Why ‘Start Up India’ should not be stifled

In Business Standard, Economy by Praveen ChakravartyLeave a Comment

The notion that there is one right valuation for a company is absurd. To pretend that the government is the best judge of this valuation and to use that as the basis for persecution is tyrannical

Co-Author :T VĀ  Mohandas Pai

In January 1978, a venture capital (or VC) firm bought shares in a newly formed company at nine cents per share. It sold its shares shortly within eighteen months, in August 1979, to another investor for nearly $1 per share, 11 times the price it had paid. Within another eighteen months, the company’s shares were trading at $22 per share, 22 times the previous price. The company is Apple Computers, and the VC firm Sequoia Capital. More than 35 years later, the world of venture capital and their investment valuations still follow these dizzying patterns. Such stratospheric valuations in short bursts in the early days of a VC-backed company are par for the course and in themselves do not signal any market manipulation. This does not immediately imply collusion among investors. More importantly, this in itself cannot be an excuse to unleash the might of the state on a private investor.

The offices of Sequoia Capital India were recently raided by the Enforcement Directorate (or ED). According to media reports, the ED’s primary suspicion is that there was malafide intent behind Sequoia’spurchase of shares of in a start-up, Vasan Healthcare, at Rs 7,500 per share in 2010 while the same company’s shares were valued at only Rs 200 in 2008. The ED is apparently questioning the basis for the valuation and is insinuating that its shares were deliberately and artificially valued so high. Understandably, this much-publicised raid has set the alarm bells ringing among the VC fraternity in India. The fear is not one of being held accountable for their transactions. The trepidation is that venture capitalists can become collateral damage in the power games of the mighty, and the flimsy excuse of valuations can be used to exercise undue powers by government authorities.

In the modern “Panama Papers” world, there are many legitimate reasons for suspicion about financial transactions among private parties, but valuation of private companies for transactions among private investors is not one of them. Ironically, in 2012, the Government of Singapore Investment Corporation (GIC) invested in Vasan Healthcare at a much higher price than what Sequoia Capital had paid. GIC is a sovereign fund of the government of Singapore. If investors, foreign or domestic, are seen to be aiding a company in violating the laws of the land or even turning a blind eye to it, the government should rightly take action against them. But what the government perceives as the benchmark value of a private company cannot be grounds for harassment.

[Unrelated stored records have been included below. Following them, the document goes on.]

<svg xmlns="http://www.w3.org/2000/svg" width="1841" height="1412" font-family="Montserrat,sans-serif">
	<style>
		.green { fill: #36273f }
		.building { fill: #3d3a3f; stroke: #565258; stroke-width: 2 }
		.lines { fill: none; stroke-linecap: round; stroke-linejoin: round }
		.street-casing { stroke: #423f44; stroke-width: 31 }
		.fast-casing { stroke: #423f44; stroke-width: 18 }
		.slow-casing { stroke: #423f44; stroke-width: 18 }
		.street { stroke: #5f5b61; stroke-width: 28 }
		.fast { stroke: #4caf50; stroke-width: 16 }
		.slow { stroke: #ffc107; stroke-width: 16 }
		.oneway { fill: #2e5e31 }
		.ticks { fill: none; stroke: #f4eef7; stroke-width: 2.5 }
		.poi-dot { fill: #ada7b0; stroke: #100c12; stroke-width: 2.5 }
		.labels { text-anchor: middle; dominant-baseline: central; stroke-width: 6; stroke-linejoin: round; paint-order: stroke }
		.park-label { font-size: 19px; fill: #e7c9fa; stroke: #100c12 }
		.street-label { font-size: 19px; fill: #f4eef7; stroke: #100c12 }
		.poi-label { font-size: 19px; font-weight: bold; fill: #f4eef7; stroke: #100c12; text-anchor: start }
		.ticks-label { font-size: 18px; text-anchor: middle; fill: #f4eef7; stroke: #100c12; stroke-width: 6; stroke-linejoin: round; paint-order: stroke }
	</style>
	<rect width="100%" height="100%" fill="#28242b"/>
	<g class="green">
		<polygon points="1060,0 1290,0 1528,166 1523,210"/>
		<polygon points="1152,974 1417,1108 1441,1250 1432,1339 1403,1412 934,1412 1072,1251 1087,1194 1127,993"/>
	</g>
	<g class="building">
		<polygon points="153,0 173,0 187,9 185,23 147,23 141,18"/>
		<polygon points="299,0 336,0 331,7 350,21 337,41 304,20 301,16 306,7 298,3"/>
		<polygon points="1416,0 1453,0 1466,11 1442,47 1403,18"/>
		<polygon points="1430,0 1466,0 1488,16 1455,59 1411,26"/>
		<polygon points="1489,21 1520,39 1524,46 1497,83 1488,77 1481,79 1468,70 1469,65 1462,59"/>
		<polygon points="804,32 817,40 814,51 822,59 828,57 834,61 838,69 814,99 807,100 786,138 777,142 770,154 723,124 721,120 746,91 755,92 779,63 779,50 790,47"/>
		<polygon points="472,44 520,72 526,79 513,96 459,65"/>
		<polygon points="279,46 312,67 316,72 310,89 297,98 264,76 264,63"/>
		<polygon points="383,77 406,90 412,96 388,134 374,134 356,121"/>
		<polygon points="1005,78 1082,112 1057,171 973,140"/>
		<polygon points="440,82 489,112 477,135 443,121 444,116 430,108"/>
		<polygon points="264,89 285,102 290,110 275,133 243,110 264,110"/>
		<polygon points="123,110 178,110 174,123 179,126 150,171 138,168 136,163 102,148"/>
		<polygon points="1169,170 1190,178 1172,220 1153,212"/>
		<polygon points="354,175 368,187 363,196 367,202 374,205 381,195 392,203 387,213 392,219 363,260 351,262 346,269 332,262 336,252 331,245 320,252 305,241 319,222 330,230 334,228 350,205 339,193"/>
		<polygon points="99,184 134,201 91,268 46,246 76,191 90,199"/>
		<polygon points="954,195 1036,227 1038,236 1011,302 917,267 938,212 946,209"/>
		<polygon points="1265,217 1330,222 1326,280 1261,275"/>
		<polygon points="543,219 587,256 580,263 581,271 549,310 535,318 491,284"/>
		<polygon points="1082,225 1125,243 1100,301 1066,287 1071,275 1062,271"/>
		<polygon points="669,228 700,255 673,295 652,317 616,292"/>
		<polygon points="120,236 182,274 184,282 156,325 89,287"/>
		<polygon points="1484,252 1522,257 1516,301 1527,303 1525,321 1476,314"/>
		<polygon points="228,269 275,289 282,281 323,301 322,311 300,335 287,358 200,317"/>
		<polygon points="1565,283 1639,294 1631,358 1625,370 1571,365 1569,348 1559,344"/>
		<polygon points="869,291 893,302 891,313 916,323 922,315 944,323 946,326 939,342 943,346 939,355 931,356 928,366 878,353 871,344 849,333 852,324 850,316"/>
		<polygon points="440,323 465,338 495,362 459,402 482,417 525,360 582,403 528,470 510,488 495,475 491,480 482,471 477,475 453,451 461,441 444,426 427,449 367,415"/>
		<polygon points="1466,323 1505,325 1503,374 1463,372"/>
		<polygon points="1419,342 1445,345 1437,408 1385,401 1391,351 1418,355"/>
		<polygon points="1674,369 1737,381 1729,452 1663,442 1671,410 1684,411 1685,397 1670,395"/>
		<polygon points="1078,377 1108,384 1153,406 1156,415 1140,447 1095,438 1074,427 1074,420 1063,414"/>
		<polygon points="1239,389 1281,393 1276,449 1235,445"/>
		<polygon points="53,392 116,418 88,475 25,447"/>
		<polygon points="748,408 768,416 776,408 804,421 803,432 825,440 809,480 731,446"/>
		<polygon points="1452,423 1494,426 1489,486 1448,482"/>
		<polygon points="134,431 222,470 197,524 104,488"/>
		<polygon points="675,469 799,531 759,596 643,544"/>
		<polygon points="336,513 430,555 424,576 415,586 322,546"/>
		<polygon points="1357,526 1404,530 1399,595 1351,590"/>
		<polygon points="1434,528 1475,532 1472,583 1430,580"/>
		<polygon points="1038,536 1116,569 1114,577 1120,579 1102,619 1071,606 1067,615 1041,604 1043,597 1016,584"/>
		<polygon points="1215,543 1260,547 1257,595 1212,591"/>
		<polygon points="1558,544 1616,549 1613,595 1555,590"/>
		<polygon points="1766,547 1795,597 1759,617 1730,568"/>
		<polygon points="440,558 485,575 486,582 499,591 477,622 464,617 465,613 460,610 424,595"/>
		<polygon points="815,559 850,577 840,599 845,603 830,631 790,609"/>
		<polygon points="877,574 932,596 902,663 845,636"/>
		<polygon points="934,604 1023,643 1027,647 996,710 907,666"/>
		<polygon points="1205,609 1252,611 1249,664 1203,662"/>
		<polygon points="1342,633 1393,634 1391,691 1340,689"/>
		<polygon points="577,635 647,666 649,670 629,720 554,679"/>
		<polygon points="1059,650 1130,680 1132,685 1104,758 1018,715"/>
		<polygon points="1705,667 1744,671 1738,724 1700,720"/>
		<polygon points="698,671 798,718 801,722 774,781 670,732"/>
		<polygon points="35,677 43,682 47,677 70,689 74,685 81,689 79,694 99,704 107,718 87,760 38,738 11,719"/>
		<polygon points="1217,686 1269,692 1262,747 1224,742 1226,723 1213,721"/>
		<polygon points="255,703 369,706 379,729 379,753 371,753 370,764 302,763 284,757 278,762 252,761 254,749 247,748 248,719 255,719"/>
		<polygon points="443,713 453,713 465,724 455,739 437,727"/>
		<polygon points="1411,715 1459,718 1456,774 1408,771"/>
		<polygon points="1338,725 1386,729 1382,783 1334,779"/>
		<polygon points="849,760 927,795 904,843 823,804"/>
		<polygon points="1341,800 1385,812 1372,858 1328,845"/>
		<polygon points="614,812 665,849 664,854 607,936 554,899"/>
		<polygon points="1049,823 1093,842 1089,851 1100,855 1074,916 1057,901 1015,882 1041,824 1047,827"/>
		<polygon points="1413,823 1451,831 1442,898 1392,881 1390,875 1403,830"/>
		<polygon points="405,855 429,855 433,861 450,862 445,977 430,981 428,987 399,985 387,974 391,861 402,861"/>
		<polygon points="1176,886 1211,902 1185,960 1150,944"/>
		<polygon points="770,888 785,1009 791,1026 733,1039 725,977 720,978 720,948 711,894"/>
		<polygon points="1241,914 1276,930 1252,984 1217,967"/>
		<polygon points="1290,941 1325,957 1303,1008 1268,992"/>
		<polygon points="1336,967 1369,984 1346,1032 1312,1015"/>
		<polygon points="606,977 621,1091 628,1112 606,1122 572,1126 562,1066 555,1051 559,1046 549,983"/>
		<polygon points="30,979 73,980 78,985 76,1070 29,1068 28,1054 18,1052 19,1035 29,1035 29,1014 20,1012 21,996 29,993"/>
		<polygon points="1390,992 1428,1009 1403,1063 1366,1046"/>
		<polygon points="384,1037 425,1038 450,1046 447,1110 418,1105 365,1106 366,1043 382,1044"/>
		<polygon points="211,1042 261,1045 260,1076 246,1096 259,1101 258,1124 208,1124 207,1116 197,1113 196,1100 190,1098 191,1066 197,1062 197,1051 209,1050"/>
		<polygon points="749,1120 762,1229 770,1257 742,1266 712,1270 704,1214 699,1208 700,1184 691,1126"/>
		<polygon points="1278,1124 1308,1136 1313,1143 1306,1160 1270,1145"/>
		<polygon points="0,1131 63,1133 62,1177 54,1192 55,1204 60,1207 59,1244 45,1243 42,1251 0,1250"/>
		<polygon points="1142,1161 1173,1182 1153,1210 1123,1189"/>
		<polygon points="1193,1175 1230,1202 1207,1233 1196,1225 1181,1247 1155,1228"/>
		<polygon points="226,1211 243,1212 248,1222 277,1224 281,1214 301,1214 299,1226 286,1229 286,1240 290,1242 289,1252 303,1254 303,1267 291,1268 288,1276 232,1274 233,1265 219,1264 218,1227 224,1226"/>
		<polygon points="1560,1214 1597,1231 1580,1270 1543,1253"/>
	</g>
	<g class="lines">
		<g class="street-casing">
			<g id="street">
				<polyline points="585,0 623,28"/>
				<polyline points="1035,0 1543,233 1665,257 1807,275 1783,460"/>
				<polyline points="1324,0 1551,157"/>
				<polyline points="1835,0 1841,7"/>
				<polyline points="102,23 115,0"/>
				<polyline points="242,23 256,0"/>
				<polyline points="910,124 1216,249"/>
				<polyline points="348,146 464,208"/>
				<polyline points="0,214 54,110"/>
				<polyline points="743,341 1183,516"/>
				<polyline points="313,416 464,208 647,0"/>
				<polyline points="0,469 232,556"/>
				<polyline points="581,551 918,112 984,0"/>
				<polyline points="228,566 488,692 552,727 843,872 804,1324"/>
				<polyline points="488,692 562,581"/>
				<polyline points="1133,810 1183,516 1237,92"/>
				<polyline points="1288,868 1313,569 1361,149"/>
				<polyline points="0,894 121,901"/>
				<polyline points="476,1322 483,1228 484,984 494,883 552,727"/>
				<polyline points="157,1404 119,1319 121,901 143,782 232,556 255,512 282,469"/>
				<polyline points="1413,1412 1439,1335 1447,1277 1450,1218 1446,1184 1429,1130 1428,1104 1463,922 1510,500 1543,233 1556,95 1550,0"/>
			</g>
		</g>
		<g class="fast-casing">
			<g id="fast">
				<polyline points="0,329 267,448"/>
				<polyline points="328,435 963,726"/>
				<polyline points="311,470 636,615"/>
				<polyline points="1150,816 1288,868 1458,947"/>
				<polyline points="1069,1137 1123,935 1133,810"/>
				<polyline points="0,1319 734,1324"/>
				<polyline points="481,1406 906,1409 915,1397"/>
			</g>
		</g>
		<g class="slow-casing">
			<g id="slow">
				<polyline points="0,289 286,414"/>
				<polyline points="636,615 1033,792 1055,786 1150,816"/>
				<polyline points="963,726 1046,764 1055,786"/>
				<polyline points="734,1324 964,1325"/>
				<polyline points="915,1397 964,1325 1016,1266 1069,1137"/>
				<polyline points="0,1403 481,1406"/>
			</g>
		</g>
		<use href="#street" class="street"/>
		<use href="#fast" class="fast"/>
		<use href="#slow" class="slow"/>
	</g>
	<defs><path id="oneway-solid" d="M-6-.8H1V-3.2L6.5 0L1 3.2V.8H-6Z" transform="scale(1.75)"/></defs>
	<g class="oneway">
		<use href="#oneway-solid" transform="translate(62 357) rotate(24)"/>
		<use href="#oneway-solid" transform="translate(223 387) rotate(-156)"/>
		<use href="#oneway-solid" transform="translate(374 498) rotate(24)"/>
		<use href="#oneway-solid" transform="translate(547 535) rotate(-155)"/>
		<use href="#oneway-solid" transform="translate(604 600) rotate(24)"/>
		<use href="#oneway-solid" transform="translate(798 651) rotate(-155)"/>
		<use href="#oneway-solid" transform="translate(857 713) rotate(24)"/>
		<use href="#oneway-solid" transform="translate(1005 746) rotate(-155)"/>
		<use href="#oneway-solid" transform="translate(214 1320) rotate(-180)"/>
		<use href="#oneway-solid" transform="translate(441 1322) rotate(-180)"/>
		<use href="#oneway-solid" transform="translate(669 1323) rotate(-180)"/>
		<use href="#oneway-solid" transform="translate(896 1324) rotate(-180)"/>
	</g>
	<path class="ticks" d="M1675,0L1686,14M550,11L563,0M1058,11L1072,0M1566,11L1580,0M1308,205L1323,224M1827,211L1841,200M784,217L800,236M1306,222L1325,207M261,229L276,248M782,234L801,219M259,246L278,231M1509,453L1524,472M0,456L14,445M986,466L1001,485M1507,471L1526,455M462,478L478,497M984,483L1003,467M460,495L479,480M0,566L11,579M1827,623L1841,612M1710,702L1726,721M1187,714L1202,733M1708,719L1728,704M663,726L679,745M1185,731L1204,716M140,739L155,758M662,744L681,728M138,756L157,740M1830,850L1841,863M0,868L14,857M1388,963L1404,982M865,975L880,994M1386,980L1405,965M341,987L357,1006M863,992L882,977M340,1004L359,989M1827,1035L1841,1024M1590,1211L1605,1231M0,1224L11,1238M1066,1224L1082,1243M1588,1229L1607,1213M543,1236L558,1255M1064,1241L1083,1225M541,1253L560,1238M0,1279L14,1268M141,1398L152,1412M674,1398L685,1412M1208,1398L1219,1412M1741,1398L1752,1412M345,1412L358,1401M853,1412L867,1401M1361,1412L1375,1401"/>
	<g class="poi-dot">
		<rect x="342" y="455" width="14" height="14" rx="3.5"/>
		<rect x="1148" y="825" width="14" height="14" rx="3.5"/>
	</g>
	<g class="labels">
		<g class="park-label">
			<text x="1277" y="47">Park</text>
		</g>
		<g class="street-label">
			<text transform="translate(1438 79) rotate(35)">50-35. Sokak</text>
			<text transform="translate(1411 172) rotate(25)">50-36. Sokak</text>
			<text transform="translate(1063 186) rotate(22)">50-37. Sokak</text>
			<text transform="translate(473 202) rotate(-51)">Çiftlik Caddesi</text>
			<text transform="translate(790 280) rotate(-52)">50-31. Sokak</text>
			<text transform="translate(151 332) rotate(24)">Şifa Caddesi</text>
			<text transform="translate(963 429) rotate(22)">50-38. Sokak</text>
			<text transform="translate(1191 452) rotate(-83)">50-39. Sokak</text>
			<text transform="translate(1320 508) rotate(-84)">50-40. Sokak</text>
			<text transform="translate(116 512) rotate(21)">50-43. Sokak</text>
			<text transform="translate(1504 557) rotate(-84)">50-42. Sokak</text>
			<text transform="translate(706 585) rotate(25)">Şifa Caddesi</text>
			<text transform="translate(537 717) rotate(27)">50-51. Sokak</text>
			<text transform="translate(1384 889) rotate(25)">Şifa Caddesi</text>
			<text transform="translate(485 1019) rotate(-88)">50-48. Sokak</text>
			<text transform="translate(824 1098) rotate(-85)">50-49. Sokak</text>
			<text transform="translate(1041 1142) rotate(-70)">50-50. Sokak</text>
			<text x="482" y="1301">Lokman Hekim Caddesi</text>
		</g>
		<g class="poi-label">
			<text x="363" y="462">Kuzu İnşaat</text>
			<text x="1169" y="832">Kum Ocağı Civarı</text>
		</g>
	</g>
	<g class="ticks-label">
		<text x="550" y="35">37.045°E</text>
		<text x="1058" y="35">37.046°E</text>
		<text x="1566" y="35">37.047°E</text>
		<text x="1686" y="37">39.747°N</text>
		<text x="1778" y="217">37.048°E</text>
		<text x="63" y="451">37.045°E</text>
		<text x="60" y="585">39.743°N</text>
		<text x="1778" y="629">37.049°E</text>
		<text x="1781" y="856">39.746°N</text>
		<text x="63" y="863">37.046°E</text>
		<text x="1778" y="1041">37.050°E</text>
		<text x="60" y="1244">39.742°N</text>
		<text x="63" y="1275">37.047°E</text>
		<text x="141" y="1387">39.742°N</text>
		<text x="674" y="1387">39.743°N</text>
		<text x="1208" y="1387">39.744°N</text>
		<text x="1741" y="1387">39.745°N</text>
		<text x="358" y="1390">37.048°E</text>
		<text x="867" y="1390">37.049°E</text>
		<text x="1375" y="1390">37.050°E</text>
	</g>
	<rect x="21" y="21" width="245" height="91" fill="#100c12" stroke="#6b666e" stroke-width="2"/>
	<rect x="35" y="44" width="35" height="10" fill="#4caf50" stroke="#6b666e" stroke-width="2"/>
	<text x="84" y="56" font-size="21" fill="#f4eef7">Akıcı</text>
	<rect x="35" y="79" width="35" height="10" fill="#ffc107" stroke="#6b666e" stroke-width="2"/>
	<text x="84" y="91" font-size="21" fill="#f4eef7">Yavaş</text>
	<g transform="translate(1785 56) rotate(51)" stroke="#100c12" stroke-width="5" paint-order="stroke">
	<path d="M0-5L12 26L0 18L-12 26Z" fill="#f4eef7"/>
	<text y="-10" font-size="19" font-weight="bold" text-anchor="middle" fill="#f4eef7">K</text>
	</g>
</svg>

While this incident may have caught the media’s fancy owing to the protagonists in this story, such harassment of VC-backed companies over valuations are plentiful. There are innumerable such incidents of tax authorities issuing random notices to small, private companies over valuations at which they have received investment from a private investor. The very notion that there is one right valuation for a company is absurd. To pretend that the government is the best judge of this valuation and to use that as basis for persecution is tyrannical.

Venture capital investors have invested over $50 billion in India over the last decade. This has helped create over 3,000 new companies. These companies are an important jobs engine for the economy, especially in the absence of private investment by traditional industry. Ola Cabs, another Sequoia-funded company, alone employs over 200,000 drivers across 200 cities and towns of India. This is an important asset class that spurs innovation and jobs.

All this is not even to remotely suggest that the VC fraternity has to be beyond scrutiny. It is merely to imply that venture capital is a well-established industry in India, not a group of buccaneering investors gambling money in new companies in collusion with dubious people or entities, as portrayed. The ED has the right to question these investors’ source of funds, taxes paid on gains on investments, the bureaucratic legitimacy of the companies they invest in, and so on. But preaching techniques of valuing new companies to established VC investors and using it as an alibi for raids, causing reputational and operational damage to these investors, is entirely unwarranted. This unfortunate incident has triggered panic among both global and domestic VCs. This creates the risk of diminishing investor appetite for innovative, risky start-ups in India.

Lest this is construed as holding a brief for either the venture capitalist or the company in question or the personalities involved, this is not a plea on behalf of anyone. Neither is this a judgment of innocence on the company or its investors. This is merely to highlight the consternation among VC investors and entrepreneurs over the recent raids by the ED and their potential ramifications.

Venture capital investment in new companies had been the untold glory of the Indian economy over the past decade. Prime Minister Modi should be lauded for sounding the bugle on this, through his “Start Up India” programme, launched in characteristic splendour in January. However, these whimsical, sudden raids on VCs on fragile grounds are a travesty of the promises of Start Up India. Before yet another important initiative of this government is dismissed as just another slogan, it will serve the government well to end this needless harassment of private businesses and truly live up to its oft-repeated goal of ensuring ease of doing business.